The accepted answer describes the general Apollo mission plan, but as the question references Apollo 11 specifically, we can check the mission timeline to see all the maneuvers done during the mission.
In later mission timelines the engine used for midcourse correction is consistently called out, but for Apollo 11 I had to check the transcripts to verify.
There was one SPS midcourse correction burn on the outbound leg of the trip.
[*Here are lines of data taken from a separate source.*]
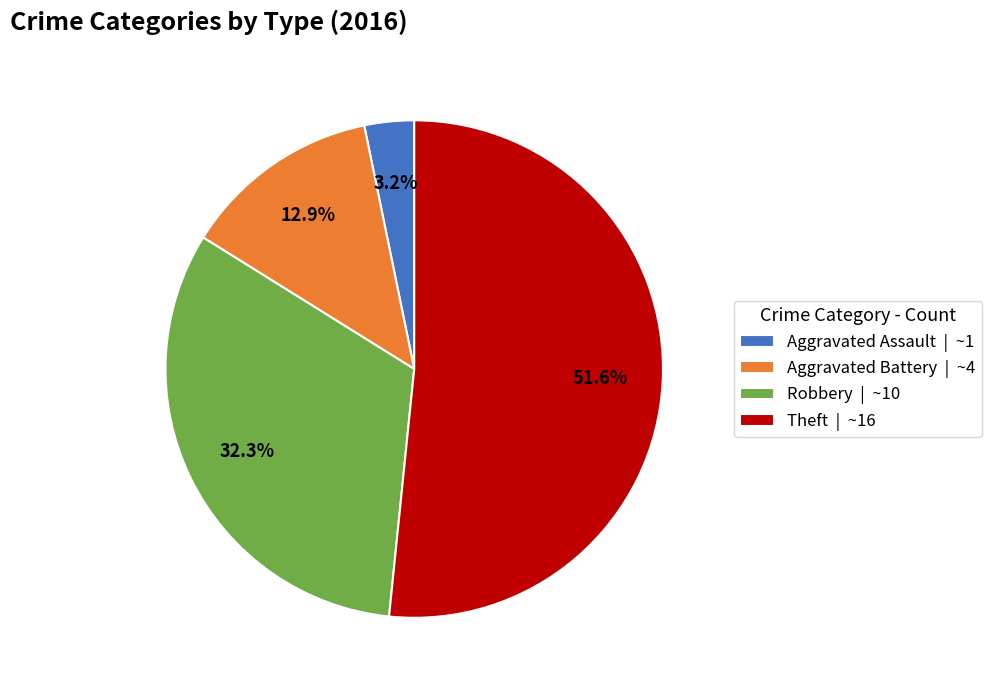

What is the ratio of the value at Theft | ~16 to the value at Aggravated Battery | ~4?

4.0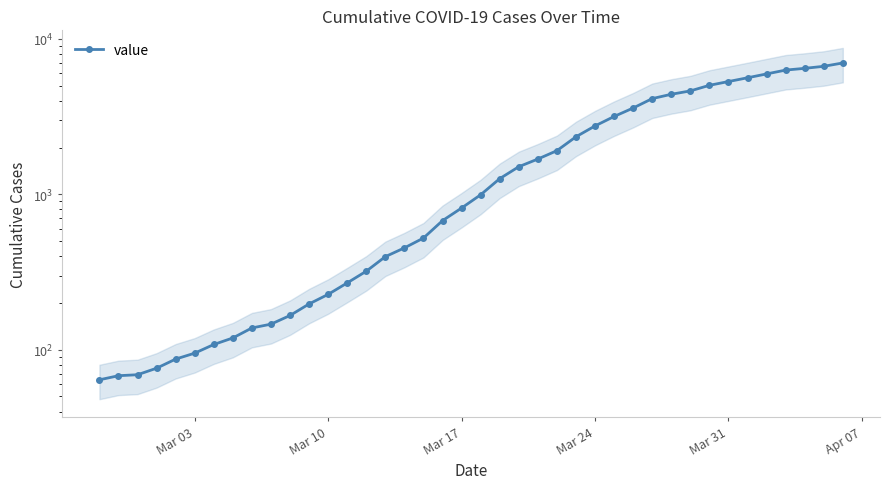

True or false: the data has more than 1 interior local peaks.

False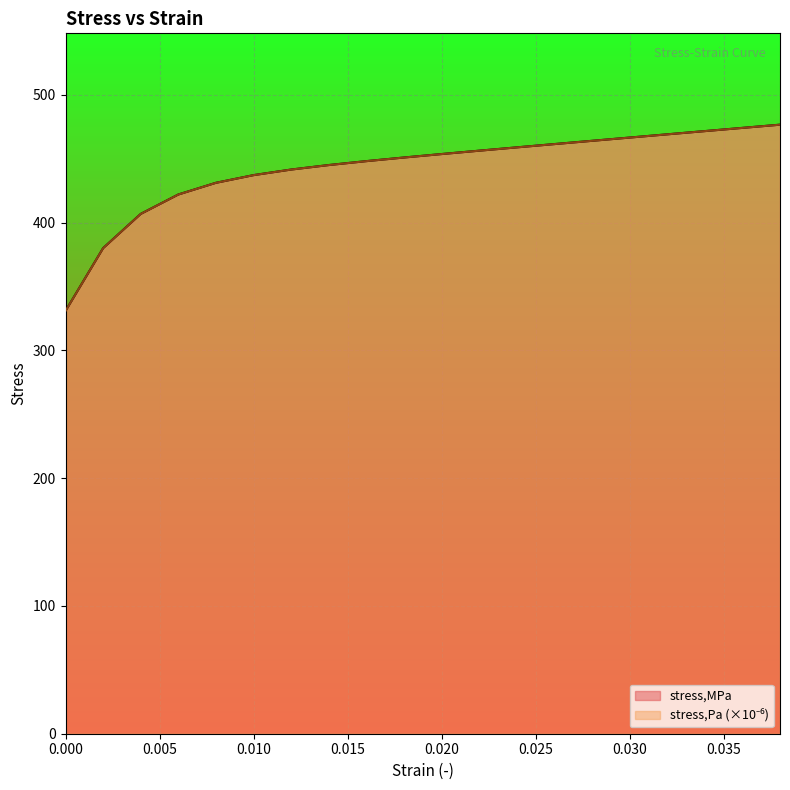

Rank the categories by stress,Pa value from highest to lowest.

0.038, 0.036, 0.034, 0.032, 0.03, 0.028, 0.026, 0.024, 0.022, 0.02, 0.018, 0.016, 0.014, 0.012, 0.01, 0.008, 0.006, 0.004, 0.002, 0.0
Four optional corrections were scheduled in the flight plan, but three were canceled as unnecessary. (Only one or two are ever needed, but by scheduling four they gain a lot of flexibility.) The sole midcourse correction on the return leg was done on RCS according to the transcripts.
- 0:00 S-IC ascent
- 0:02 S-II ascent
- 0:09 1st S-IVB Earth orbit insertion/circularization
- 2:44 2nd S-IVB trans-lunar injection
- 26:44 SPS midcourse correction
- 75:49 SPS lunar orbit insertion
- 80:11 SPS lunar orbit circularization
- 101:36 LM DPS descent orbit insertion
- 102:33 LM DPS descent
- 124:22 LM APS ascent
- 135:23 SPS trans-Earth injection
So that's 11 total burns if you count each stage of the ascent separately.
There is one more burn that's not strictly necessary to complete the mission; the S-IVB stage used its auxiliary propulsion system to fine-tune its trajectory for a lunar slingshot maneuver, or, on some later missions, to crash into the moon.